Whatever the case might be, it is clear that something is very wrong, and the chairman of the House Judiciary Committee and the IP Subcommittee have both condemned the judge:
Two members of the House judiciary committee have criticised Judge Rodney Gilstrap for his interpretation of TC Heartland v Kraft Foods, going as far as to suggest that he is putting the needs of the Eastern District of Texas above serving justice.
Speaking at a House judiciary committee hearing on patent law last week, Republican Darrell Issa described Judge Gilstrap’s recent interpretations of the Supreme Court’s TC Heartland decision—which limited the filing of infringement suits to the plaintiff’s state of incorporation—as “an act I find reprehensible”.

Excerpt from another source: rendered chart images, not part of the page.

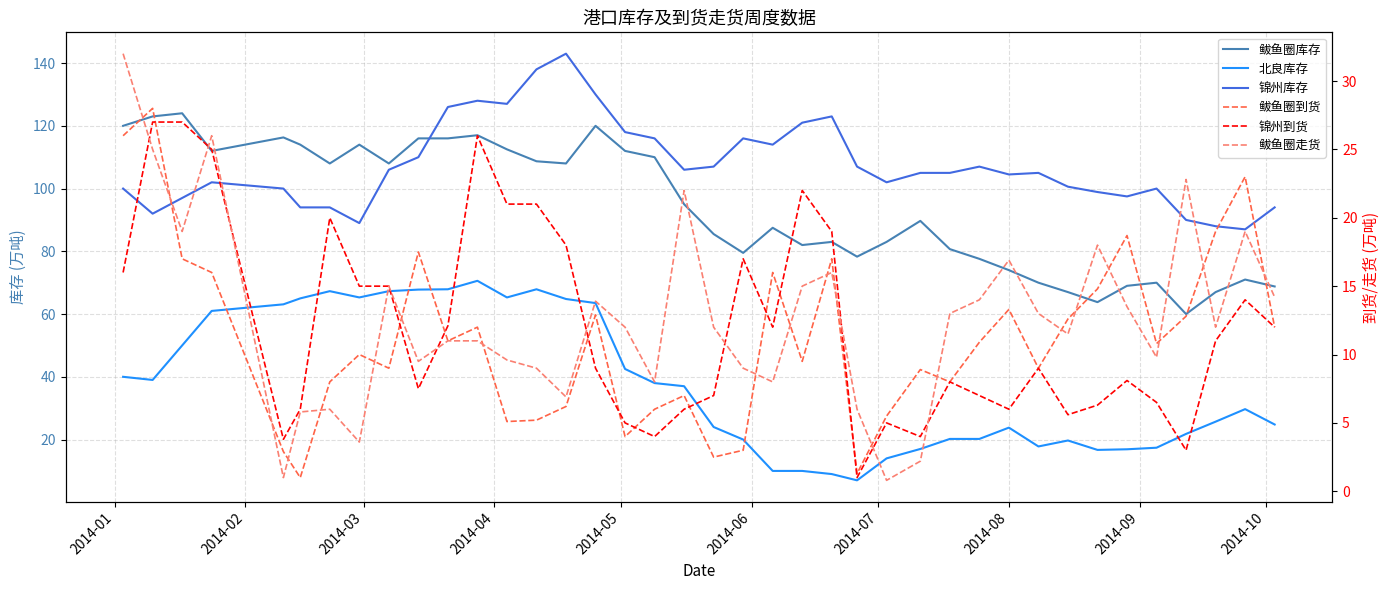

Which series has the widest spread of values?

鲅鱼圈库存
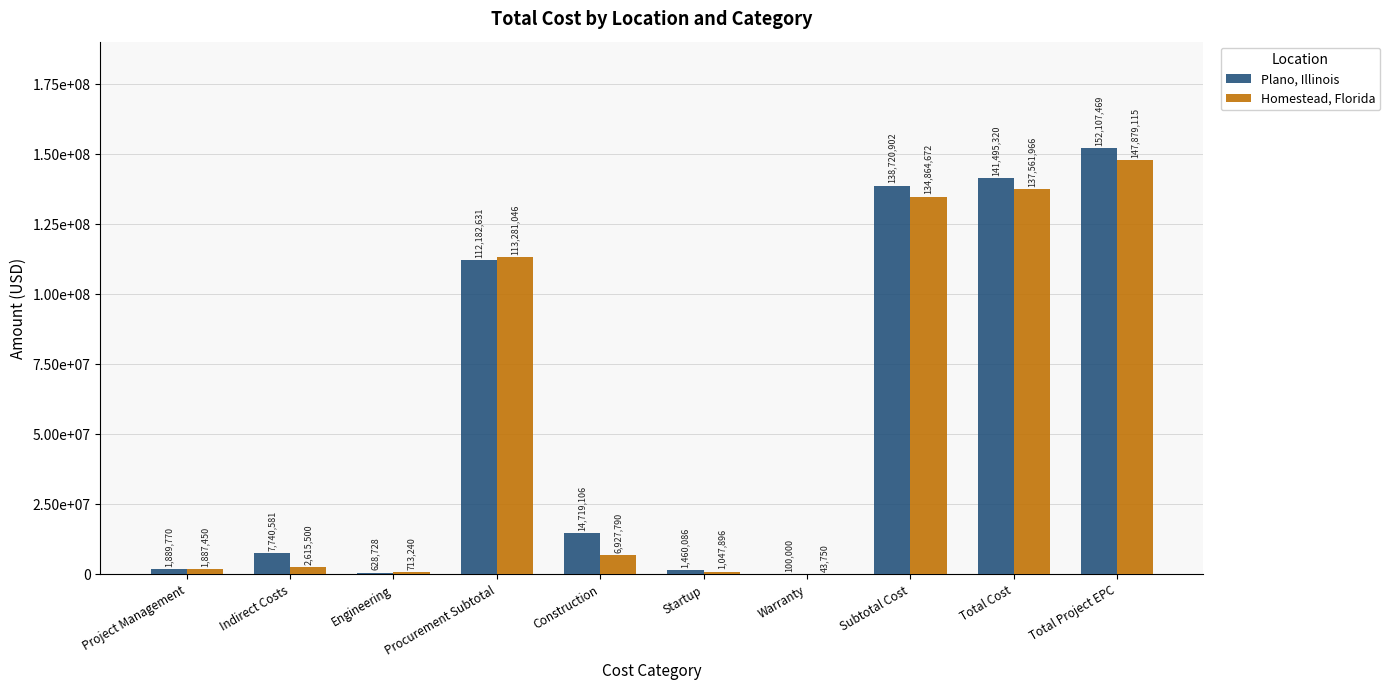

What is the spread (max minus min) of values at Procurement Subtotal?

1098415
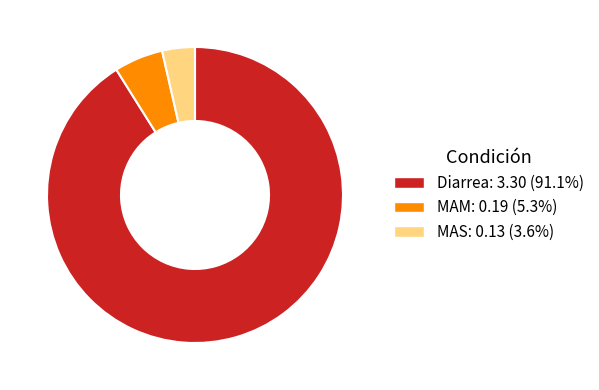

Is MAS the majority of the pie?

No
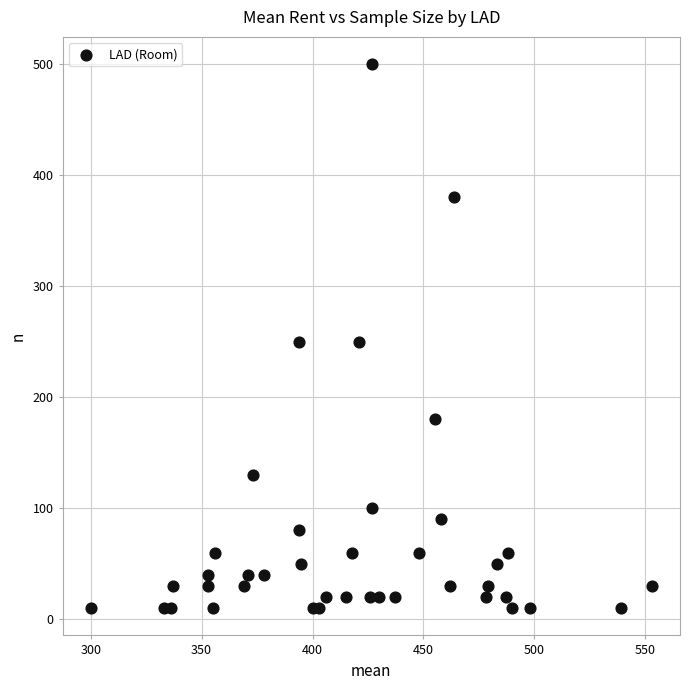

What is the range of Y values (max minus min)?

490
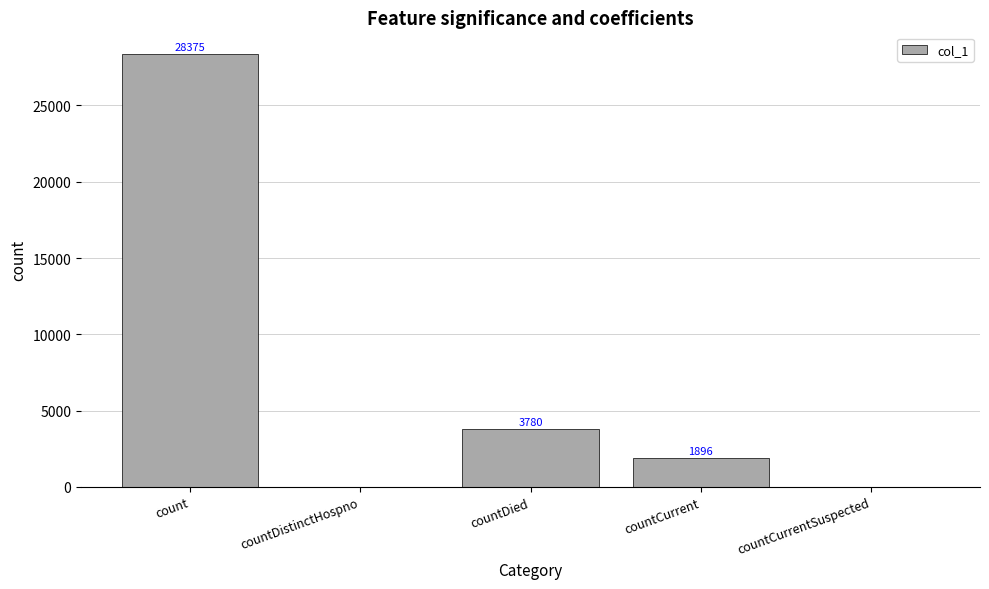

How many data points does each series have?

5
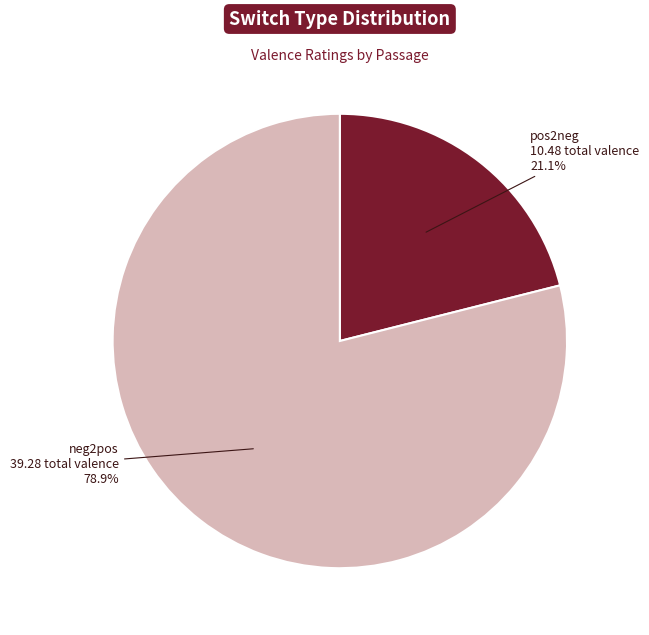

Which slice is the largest?

neg2pos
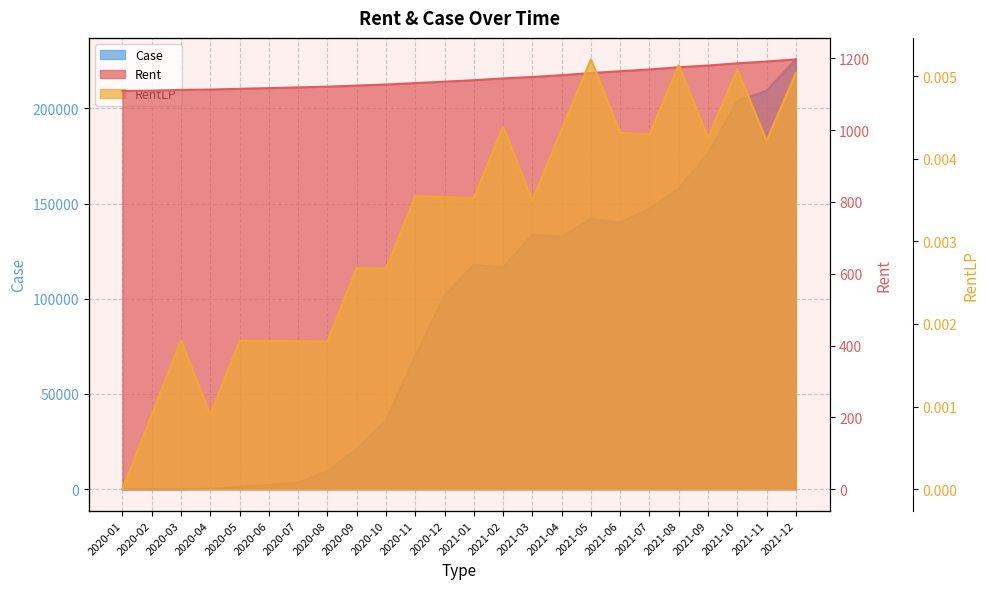

What is the label of the 13th point from the left?

2021-01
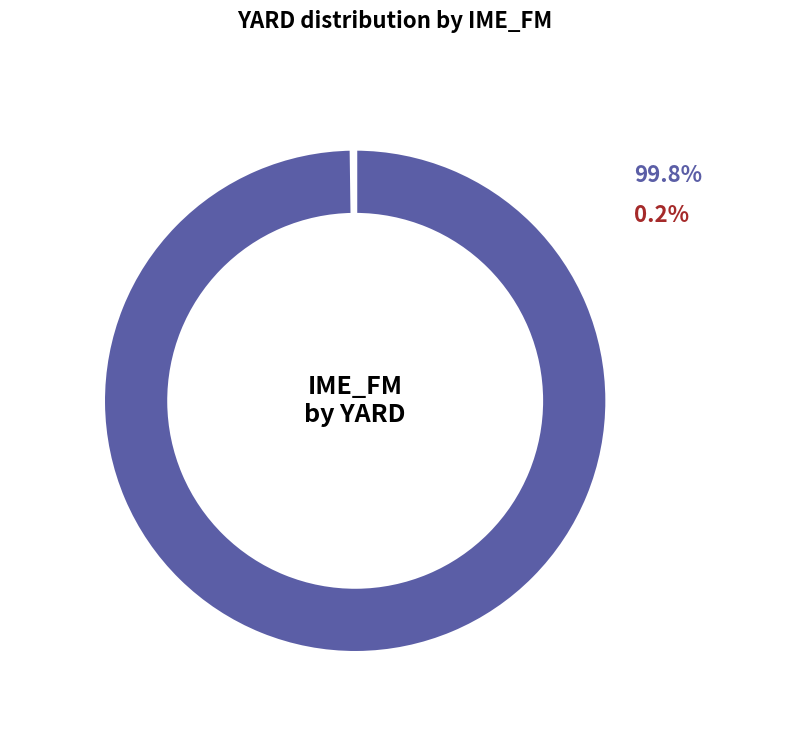

Which slice is the largest?

Costanera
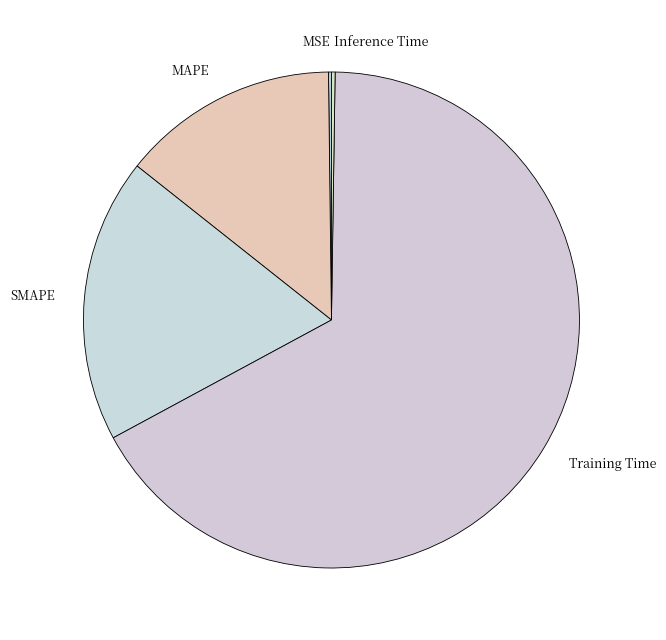

Does Training Time represent more than half of the total?

Yes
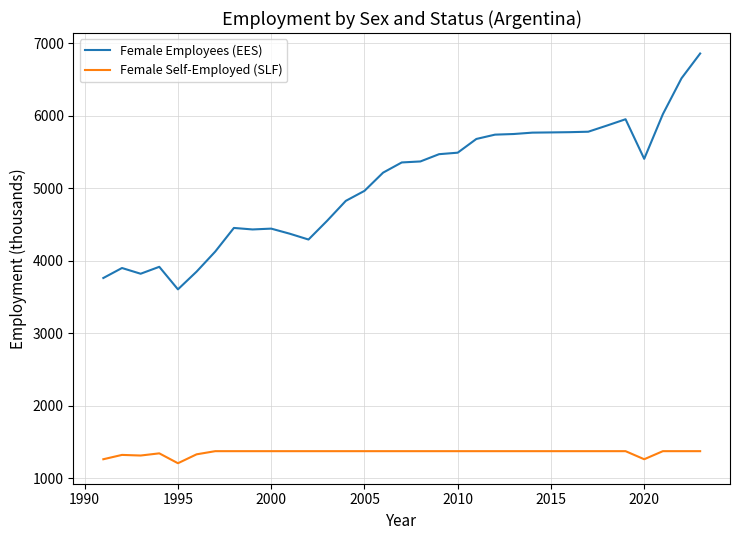

Rank the series by their average value, from lowest to highest.

Female Self-Employed (SLF), Female Employees (EES)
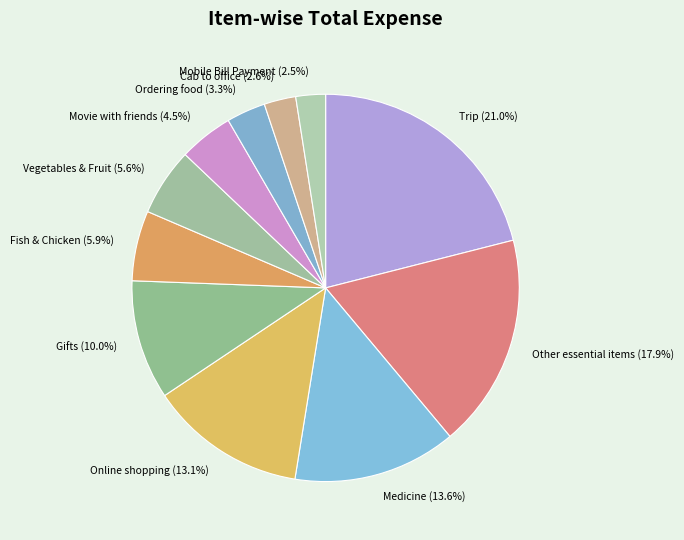

Is it true that Trip is 29% of the pie?

False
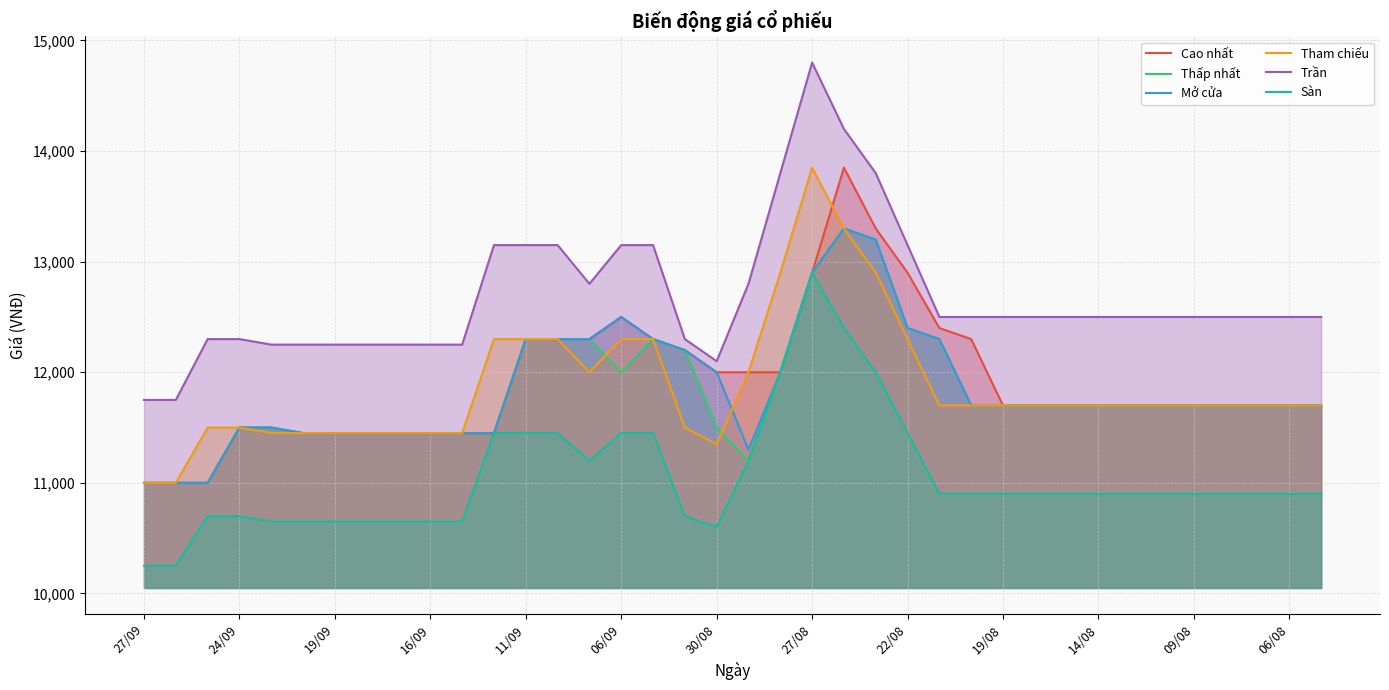

Which series has the largest range (max minus min)?

Trần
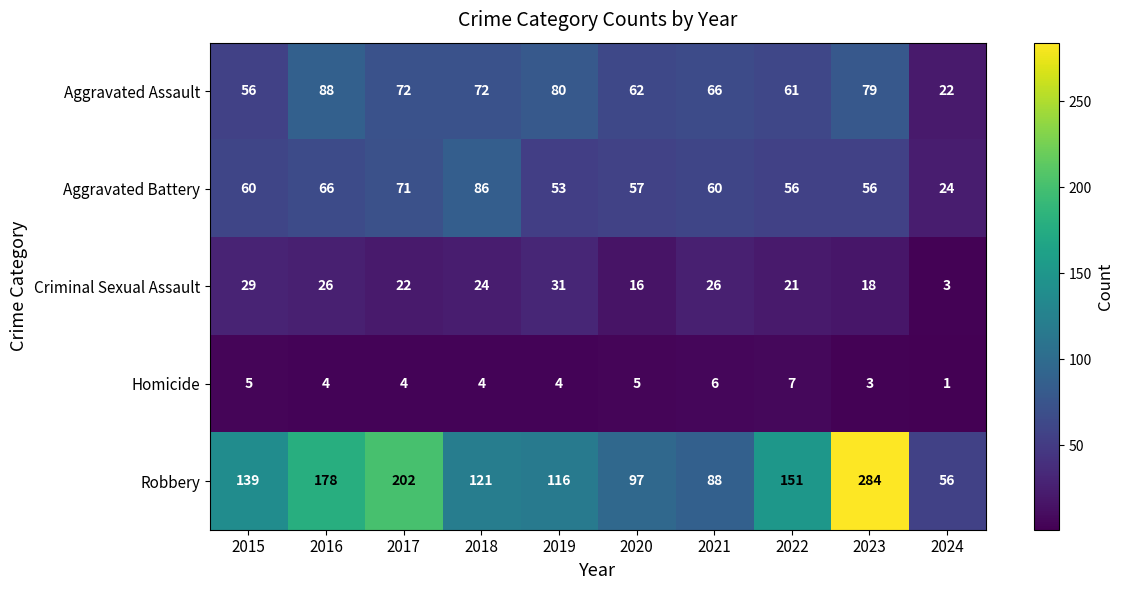

What is the difference between the second highest and minimum values in the Aggravated Assault series?

58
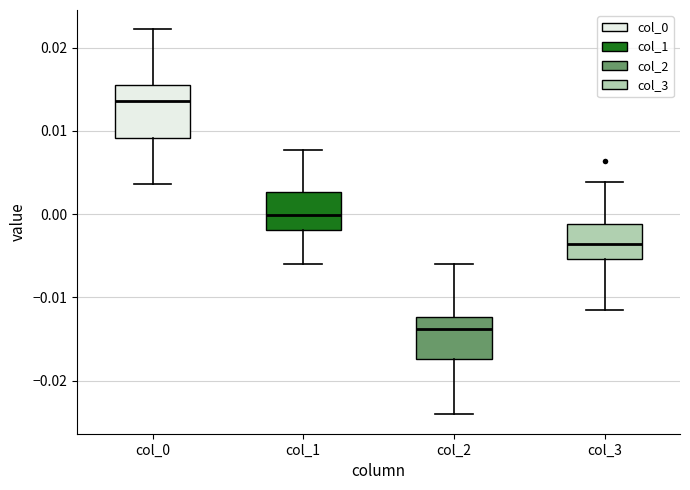

Which box has the lowest median line?

col_2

House judiciary committee chairman Bob Goodlatte, without naming Judge Gilstrap, said in his opening statement at the hearing: “Unfortunately, one judge in this district has already re-interpreted both the law and the unanimous Supreme Court decision to keep as many patent cases as possible in his district in defiance of the Supreme Court and congressional intent.”
The hearing came as defensive patent aggregator Unified Patents reported a 50 percent drop in disputes seen in the Eastern District of Texas in the first half of 2017.
Issa said at the hearing: “Only two weeks ago, Judge Gilstrap interpreted the TC Heartland decision in a way that rejects the Supreme Court’s unanimous decision and at least, for the time being, ensures that as many of the cases as possible will remain in his court room.”
Not only do I approve of calling out this judge, I approve of Darryl Issa* calling out the judge by name.
As an FYI, this nutjob wasn’t appointed by a ‘Phant. Obama appointed him,
I’d really like to know what’s his deal though.
*I cannot believe that I just said that. Issa is a nasty ratf%$# and he was for a long time before he went into politics.